DIRECTIONS FOR THIS TASK> Only one stretch of the data is wanted: the line containing "git clone https://github.com/daobilige-su/loam_velodyne.git", the line containing "将octo_loam_dat", and every line between them, copied exactly.
-------- DATASET EXTRACT
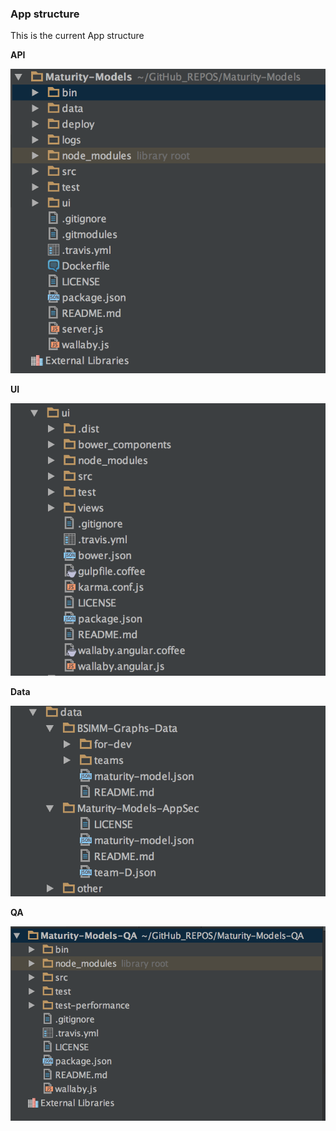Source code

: ### App structure

This is the current App structure

**API**

![](images/app-structure-api.png)

**UI**

![](images/app-structure-ui.png)

**Data**

![](images/app-structure-data.png)

**QA**

![](images/app-structure-qa.png)
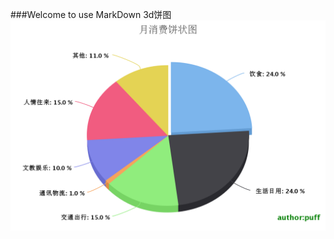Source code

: ###Welcome to use MarkDown
3d饼图
![image](https://github.com/puffing/highcharts02/blob/master/chart-3d.png)
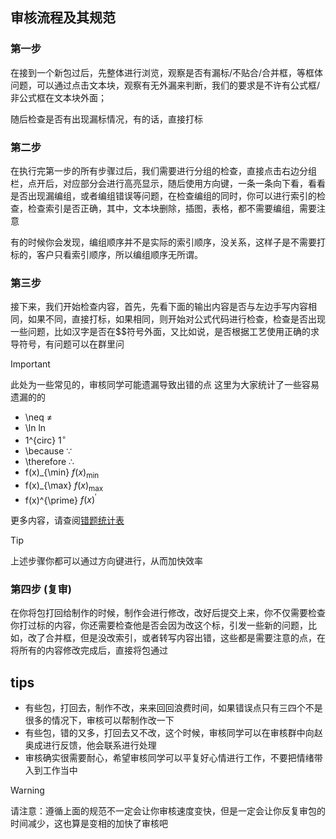 ## 审核流程及其规范
### 第一步
在接到一个新包过后，先整体进行浏览，观察是否有漏标/不贴合/合并框，等框体问题，可以通过点击文本块，观察有无外漏来判断，我们的要求是不许有公式框/非公式框在文本块外面；

随后检查是否有出现漏标情况，有的话，直接打标

### 第二步
在执行完第一步的所有步骤过后，我们需要进行分组的检查，直接点击右边分组栏，点开后，对应部分会进行高亮显示，随后使用方向键，一条一条向下看，看看是否出现漏编组，或者编组错误等问题，在检查编组的同时，你可以进行索引的检查，检查索引是否正确，其中，文本块删除，插图，表格，都不需要编组，需要注意

有的时候你会发现，编组顺序并不是实际的索引顺序，没关系，这样子是不需要打标的，客户只看索引顺序，所以编组顺序无所谓。

### 第三步
接下来，我们开始检查内容，首先，先看下面的输出内容是否与左边手写内容相同，如果不同，直接打标，如果相同，则开始对公式代码进行检查，检查是否出现一些问题，比如汉字是否在$$符号外面，又比如说，是否根据工艺使用正确的求导符号，有问题可以在群里问

> [!IMPORTANT]
> 此处为一些常见的，审核同学可能遗漏导致出错的点
这里为大家统计了一些容易遗漏的的
- \neq $\neq$
- \ln $\ln$
- 1^{circ} $1^{\circ}$
- \because $\because$
- \therefore $\therefore$
- f(x)_{\min} $f(x)_{\min}$
- f(x)_{\max} $f(x)_{\max}$
- f(x)^{\prime} $f(x)^{\prime}$

更多内容，请查阅[错题统计表](https://www.kdocs.cn/l/cuMB5i1cZAb5)
> [!TIP]
> 上述步骤你都可以通过方向键进行，从而加快效率
### 第四步 (复审)
在你将包打回给制作的时候，制作会进行修改，改好后提交上来，你不仅需要检查你打过标的内容，你还需要检查他是否会因为改这个标，引发一些新的问题，比如，改了合并框，但是没改索引，或者转写内容出错，这些都是需要注意的点，在将所有的内容修改完成后，直接将包通过

## tips
- 有些包，打回去，制作不改，来来回回浪费时间，如果错误点只有三四个不是很多的情况下，审核可以帮制作改一下
- 有些包，错的又多，打回去又不改，这个时候，审核同学可以在审核群中向赵奥成进行反馈，他会联系进行处理
- 审核确实很需要耐心，希望审核同学可以平复好心情进行工作，不要把情绪带入到工作当中 
> [!WARNING]
> 请注意：遵循上面的规范不一定会让你审核速度变快，但是一定会让你反复审包的时间减少，这也算是变相的加快了审核吧


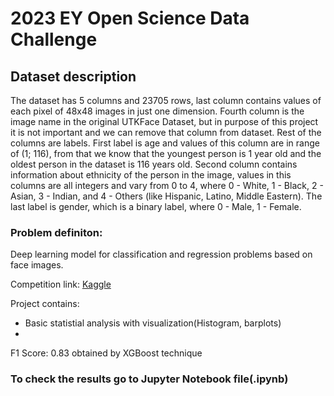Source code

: # 2023 EY Open Science Data Challenge

## Dataset description
The dataset has 5 columns and 23705 rows, last column contains values of each pixel of 48x48 images in just one dimension. Fourth column is the image name in the original
UTKFace Dataset, but in purpose of this project it is not important and we can remove that
column from dataset. Rest of the columns are labels. First label is age and values of this
column are in range of (1; 116), from that we know that the youngest person is 1 year old
and the oldest person in the dataset is 116 years old. Second column contains information
about ethnicity of the person in the image, values in this columns are all integers and vary
from 0 to 4, where 0 - White, 1 - Black, 2 - Asian, 3 - Indian, and 4 - Others (like Hispanic,
Latino, Middle Eastern). The last label is gender, which is a binary label, where 0 - Male, 1 -
Female. 

### Problem definiton:  
Deep learning model for classification and regression problems based on face images.  
  
Competition link: [Kaggle](https://www.kaggle.com/datasets/nipunarora8/age-gender-and-ethnicity-face-data-csv)  

Project contains: 
- Basic statistial analysis with visualization(Histogram, barplots)
- 

F1 Score: 0.83 obtained by XGBoost technique
### To check the results go to Jupyter Notebook file(.ipynb)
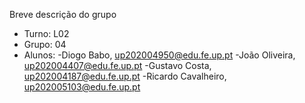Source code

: 
Breve descrição do grupo

* Turno: L02
* Grupo: 04
* Alunos:
    -Diogo Babo, up202004950@edu.fe.up.pt
    -João Oliveira, up202004407@edu.fe.up.pt
    -Gustavo Costa, up202004187@edu.fe.up.pt
    -Ricardo Cavalheiro, up202005103@edu.fe.up.pt

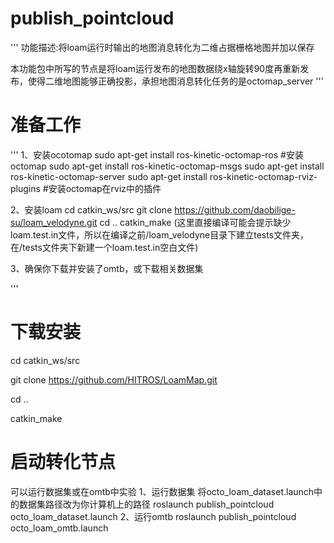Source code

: # publish_pointcloud
'''
功能描述:将loam运行时输出的地图消息转化为二维占据栅格地图并加以保存

本功能包中所写的节点是将loam运行发布的地图数据绕x轴旋转90度再重新发布，使得二维地图能够正确投影，承担地图消息转化任务的是octomap_server
'''
# 准备工作
'''
   1、安装ocotomap
   sudo apt-get install ros-kinetic-octomap-ros #安装octomap
   sudo apt-get install ros-kinetic-octomap-msgs
   sudo apt-get install ros-kinetic-octomap-server
   sudo apt-get install ros-kinetic-octomap-rviz-plugins #安装octomap在rviz中的插件

   2、安装loam
   cd catkin_ws/src
   git clone https://github.com/daobilige-su/loam_velodyne.git
   cd ..
   catkin_make
   (这里直接编译可能会提示缺少loam.test.in文件，所以在编译之前/loam_velodyne目录下建立tests文件夹，在/tests文件夹下新建一个loam.test.in空白文件)

   3、确保你下载并安装了omtb，或下载相关数据集
   
'''
# 下载安装

   cd catkin_ws/src

   git clone https://github.com/HITROS/LoamMap.git

   cd ..

   catkin_make

# 启动转化节点
   可以运行数据集或在omtb中实验
   1、运行数据集
    将octo_loam_dataset.launch中的数据集路径改为你计算机上的路径
    roslaunch publish_pointcloud octo_loam_dataset.launch
   2、运行omtb
   roslaunch publish_pointcloud octo_loam_omtb.launch
    

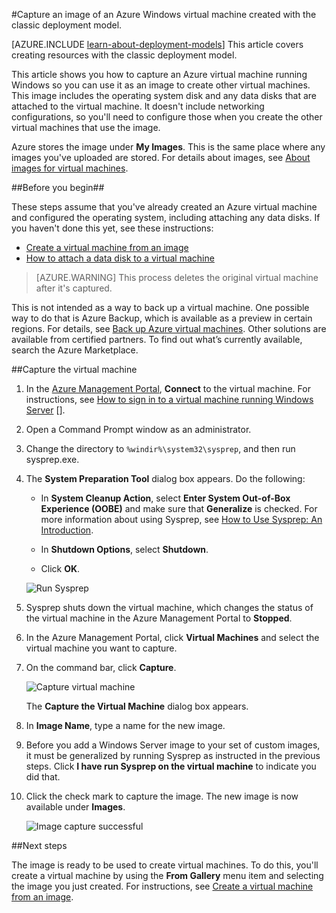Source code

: <properties
	pageTitle="Capture an image of an Azure Windows VM | Windows Azure"
	description="Capture an image of an Azure Windows virtual machine created with the classic deployment model."
	services="virtual-machines"
	documentationCenter=""
	authors="cynthn"
	manager="timlt"
	editor="tysonn"
	tags="azure-service-management"/>

<tags
	ms.service="virtual-machines"
	ms.date="11/05/2015"
	wacn.date=""/>

#Capture an image of an Azure Windows virtual machine created with the classic deployment model.

<!-- deleted by customization
[AZURE.INCLUDE [learn-about-deployment-models](../includes/learn-about-deployment-models-classic-include.md)] Resource Manager model.
-->
<!-- keep by customization: begin -->
[AZURE.INCLUDE [learn-about-deployment-models](../includes/learn-about-deployment-models-include.md)] This article covers creating resources with the classic deployment model.
<!-- keep by customization: end -->


This article shows you how to capture an Azure virtual machine running Windows so you can use it as an image to create other virtual machines. This image includes the operating system disk and any data disks that are attached to the virtual machine. It doesn't include networking configurations, so you'll need to configure those when you create the other virtual machines that use the image.

Azure stores the image under **My Images**. This is the same place where any images you've uploaded are stored. For details about images, see [About images for virtual machines](/documentation/articles/virtual-machines-images).

##Before you begin##

These steps assume that you've already created an Azure virtual machine and configured the operating system, including attaching any data disks. If you haven't done this yet, see these instructions:

- [Create a virtual machine from an image](/documentation/articles/virtual-machines-create-custom)
- [How to attach a data disk to a virtual machine](/documentation/articles/storage-windows-attach-disk)

> [AZURE.WARNING] This process deletes the original virtual machine after it's captured. 

This is not intended as a way to back up a virtual machine. One possible way to do that is Azure Backup, which is available as a preview in certain regions. For details, see [Back up Azure virtual machines](/documentation/articles/backup-azure-vms). Other solutions are available from certified partners. To find out what’s currently available, search the Azure Marketplace.


##Capture the virtual machine

1. In the [Azure Management Portal](http://manage.windowsazure.cn), **Connect** to the virtual machine. For instructions, see [How to sign in to a virtual machine running Windows Server] [].

2.	Open a Command Prompt window as an administrator.

3.	Change the directory to `%windir%\system32\sysprep`, and then run sysprep.exe.

4. 	The **System Preparation Tool** dialog box appears. Do the following:

	- In **System Cleanup Action**, select **Enter System Out-of-Box Experience (OOBE)** and make sure that **Generalize** is checked. For more information about using Sysprep, see [How to Use Sysprep: An Introduction][].

	- In **Shutdown Options**, select **Shutdown**.

	- Click **OK**.

	![Run Sysprep](./media/virtual-machines-capture-image-windows-server/SysprepGeneral.png)

7.	Sysprep shuts down the virtual machine, which changes the status of the virtual machine in the Azure Management Portal to **Stopped**.

8.	In the Azure Management Portal, click **Virtual Machines** and select the virtual machine you want to capture.

9.	On the command bar, click **Capture**.

	![Capture virtual machine](./media/virtual-machines-capture-image-windows-server/CaptureVM.png)

	The **Capture the Virtual Machine** dialog box appears.

10.	In **Image Name**, type a name for the new image.

11.	Before you add a Windows Server image to your set of custom images, it must be generalized by running Sysprep as instructed in the previous steps. Click **I have run Sysprep on the virtual machine** to indicate you did that.

12.	Click the check mark to capture the image. The new image is now available under **Images**.

 	![Image capture successful](./media/virtual-machines-capture-image-windows-server/VMCapturedImageAvailable.png)

##Next steps

The image is ready to be used to create virtual machines. To do this, you'll create a virtual machine by using the **From Gallery** menu item and selecting the image you just created. For instructions, see [Create a virtual machine from an image](/documentation/articles/virtual-machines-create-custom).



[How to sign in to a virtual machine running Windows Server]: /documentation/articles/virtual-machines-log-on-windows-server
[How to Use Sysprep: An Introduction]: http://technet.microsoft.com/zh-cn/library/bb457073.aspx
[Run Sysprep.exe]: ./media/virtual-machines-capture-image-windows-server/SysprepCommand.png
[Enter Sysprep.exe options]: ./media/virtual-machines-capture-image-windows-server/SysprepGeneral.png
[The virtual machine is stopped]: ./media/virtual-machines-capture-image-windows-server/SysprepStopped.png
[Capture an image of the virtual machine]: ./media/virtual-machines-capture-image-windows-server/CaptureVM.png
[Enter the image name]: ./media/virtual-machines-capture-image-windows-server/Capture.png
[Image capture successful]: ./media/virtual-machines-capture-image-windows-server/CaptureSuccess.png
[Use the captured image]: ./media/virtual-machines-capture-image-windows-server/MyImagesWindows.png
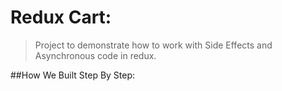 # Redux Cart:
> Project to demonstrate how to work with Side Effects and Asynchronous code in redux.

##How We Built Step By Step:
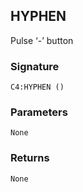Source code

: ## HYPHEN

Pulse ‘-’ button


### Signature

`C4:HYPHEN ()`


### Parameters

`None`


### Returns

`None`
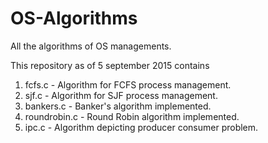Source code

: # OS-Algorithms
All the algorithms of OS managements.

This repository as of 5 september 2015 contains

1.  fcfs.c  - Algorithm for FCFS process management.
2.  sjf.c - Algorithm for SJF process management.
3.  bankers.c - Banker's algorithm implemented.
4.  roundrobin.c  - Round Robin algorithm implemented.
5.  ipc.c - Algorithm depicting producer consumer problem.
----------------
THE COMPLETED TASK>
   git clone https://github.com/daobilige-su/loam_velodyne.git
   cd ..
   catkin_make
   (这里直接编译可能会提示缺少loam.test.in文件，所以在编译之前/loam_velodyne目录下建立tests文件夹，在/tests文件夹下新建一个loam.test.in空白文件)

   3、确保你下载并安装了omtb，或下载相关数据集
   
'''
# 下载安装

   cd catkin_ws/src

   git clone https://github.com/HITROS/LoamMap.git

   cd ..

   catkin_make

# 启动转化节点
   可以运行数据集或在omtb中实验
   1、运行数据集
    将octo_loam_dataset.launch中的数据集路径改为你计算机上的路径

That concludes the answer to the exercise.